Warm congratulations are making their way across campus in the wake of Interim Dean of the Faculty and Provost Constance Harsh’s January 28 announcement of appointments for promotion and tenure. The appointments were approved by the Board of Trustees during their winter meeting and take effect on July 1 of this year. They include:
Continuous tenure and promotion to associate professor
Ahmet Ay, Departments of Biology and Mathematics
Daniel Bouk, Department of History
Engda Hagos, Department of Biology
Jonathan Levine, Department of Physics and Astronomy
Navine Murshid, Department of Political Science
Illan Nam, Department of Political Science
Heather Roller, Department of History
Promotion to full professor
Barbara Regenspan, Department of Educational Studies
The board also approved additional appointments, made by Harsh and Interim President Jill Harsin in consultation with the Dean’s Advisory Council. Harsh’s announcement to campus read:
Faye Dudden, professor of history, named Charles A. Dana Professor of history
Faye Dudden came to Colgate from Union College in 1982. She holds a PhD in history from the University of Rochester. Her research focuses on a variety of aspects of women’s history in 19th-century America. Faye is the recipient of numerous prestigious fellowships and awards (including ACLS and NEH) and regularly acts as a museum and public history consultant. While she has published seminal articles, she has also recently published a highly-regarded third book, Fighting Chance: The Struggle over Woman Suffrage and Black Suffrage in Reconstruction America. At Colgate, her history department colleagues admire the breadth of her teaching, which includes not only a variety of women’s and local history courses, but also the history of the Civil War. In addition to the courses she teaches, Faye has supervised a number of remarkable honors and high honors theses — including those written when she directed the London History Study Group. Professor Dudden is not only a renowned scholar; as member of the Colgate University, she has contributed to the intellectual depth and sense of community on campus, including serving on the promotion and tenure committee and as chair of the history department.

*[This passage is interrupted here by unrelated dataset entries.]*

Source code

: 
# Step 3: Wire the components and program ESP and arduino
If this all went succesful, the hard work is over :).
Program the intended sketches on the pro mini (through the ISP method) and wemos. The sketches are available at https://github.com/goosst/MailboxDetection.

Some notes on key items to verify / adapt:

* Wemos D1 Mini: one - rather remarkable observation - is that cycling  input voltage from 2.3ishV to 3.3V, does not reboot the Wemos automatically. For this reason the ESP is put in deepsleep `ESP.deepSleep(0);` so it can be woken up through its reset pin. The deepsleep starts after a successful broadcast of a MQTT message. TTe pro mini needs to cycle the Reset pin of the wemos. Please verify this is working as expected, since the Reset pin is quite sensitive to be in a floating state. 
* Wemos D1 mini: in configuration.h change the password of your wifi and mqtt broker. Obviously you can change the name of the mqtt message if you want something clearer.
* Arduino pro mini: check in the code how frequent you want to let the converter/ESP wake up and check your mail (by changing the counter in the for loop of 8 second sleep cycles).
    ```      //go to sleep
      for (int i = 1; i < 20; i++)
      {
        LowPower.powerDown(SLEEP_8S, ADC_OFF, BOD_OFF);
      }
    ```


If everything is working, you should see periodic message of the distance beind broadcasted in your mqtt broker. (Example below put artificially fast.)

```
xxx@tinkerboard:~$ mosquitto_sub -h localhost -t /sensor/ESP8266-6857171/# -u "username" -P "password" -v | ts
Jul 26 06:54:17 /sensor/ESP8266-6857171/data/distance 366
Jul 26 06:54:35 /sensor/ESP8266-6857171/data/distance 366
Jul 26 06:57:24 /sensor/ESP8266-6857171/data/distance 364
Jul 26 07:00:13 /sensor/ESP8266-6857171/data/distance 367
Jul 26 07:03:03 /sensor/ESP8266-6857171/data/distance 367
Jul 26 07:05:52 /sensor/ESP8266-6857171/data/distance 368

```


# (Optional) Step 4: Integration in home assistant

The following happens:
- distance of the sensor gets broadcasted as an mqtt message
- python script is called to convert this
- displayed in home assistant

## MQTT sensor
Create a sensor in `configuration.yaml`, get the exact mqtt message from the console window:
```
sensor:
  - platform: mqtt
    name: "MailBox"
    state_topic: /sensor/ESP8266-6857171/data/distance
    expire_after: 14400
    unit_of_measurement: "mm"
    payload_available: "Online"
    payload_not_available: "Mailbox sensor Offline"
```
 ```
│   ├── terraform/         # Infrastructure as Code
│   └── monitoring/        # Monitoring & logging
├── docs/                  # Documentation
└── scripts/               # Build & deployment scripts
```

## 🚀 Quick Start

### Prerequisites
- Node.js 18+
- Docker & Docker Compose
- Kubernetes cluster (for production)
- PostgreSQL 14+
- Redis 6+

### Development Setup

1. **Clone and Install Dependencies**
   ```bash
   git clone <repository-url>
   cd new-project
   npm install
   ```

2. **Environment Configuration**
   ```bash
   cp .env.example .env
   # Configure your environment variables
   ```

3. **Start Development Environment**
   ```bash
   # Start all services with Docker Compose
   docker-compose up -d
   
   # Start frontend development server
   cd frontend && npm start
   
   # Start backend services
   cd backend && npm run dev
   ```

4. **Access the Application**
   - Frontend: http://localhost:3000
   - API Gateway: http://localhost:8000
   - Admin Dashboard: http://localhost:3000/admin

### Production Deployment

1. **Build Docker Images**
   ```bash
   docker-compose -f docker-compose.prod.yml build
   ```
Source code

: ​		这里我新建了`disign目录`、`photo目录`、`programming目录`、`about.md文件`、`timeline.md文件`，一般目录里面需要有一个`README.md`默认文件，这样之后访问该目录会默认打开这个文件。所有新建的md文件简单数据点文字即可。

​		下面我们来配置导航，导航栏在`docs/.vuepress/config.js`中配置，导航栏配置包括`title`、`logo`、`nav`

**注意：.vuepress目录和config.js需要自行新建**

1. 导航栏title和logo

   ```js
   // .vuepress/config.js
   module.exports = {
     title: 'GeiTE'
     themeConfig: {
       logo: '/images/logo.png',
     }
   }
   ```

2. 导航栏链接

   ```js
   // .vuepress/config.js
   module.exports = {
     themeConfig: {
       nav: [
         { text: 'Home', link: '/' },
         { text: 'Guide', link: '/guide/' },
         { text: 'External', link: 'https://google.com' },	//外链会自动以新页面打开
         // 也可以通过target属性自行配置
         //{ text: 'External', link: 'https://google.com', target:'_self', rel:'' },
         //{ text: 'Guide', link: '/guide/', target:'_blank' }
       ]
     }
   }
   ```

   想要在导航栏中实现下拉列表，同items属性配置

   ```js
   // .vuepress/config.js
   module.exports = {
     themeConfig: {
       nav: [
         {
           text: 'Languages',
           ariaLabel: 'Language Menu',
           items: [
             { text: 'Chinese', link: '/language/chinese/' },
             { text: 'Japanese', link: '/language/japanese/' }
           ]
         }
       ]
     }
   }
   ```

Nancy Ries, professor of anthropology and peace and conflict studies, named the Christian A. Johnson Chair in liberal arts studies
Nancy Ries, who joined the faculty in 1994, is a widely cited scholar of political culture in Russia from the 1980s to the present, and has been instrumental in developing post-Soviet studies. She was co-founder of Soyuz: The Post-Communist Cultural Studies Interest Group, and co-editor of Cornell University Press’s prize-winning Culture and Society after Socialism series. Nancy has been a tireless university citizen as well: her leadership roles have included terms as chair of the Department of Sociology and Anthropology, as director of the Peace and Conflict Studies Program, and as chair of the Off-Campus Study Committee, in addition to service on other elected and appointed committees in many areas of institutional life. She is a regular contributor to the Communities and Identities and Global Engagements components of the Core, as well as to the First Year Seminar program. She will begin a three-year appointment as Director of the Division of University Studies on July 1, 2016.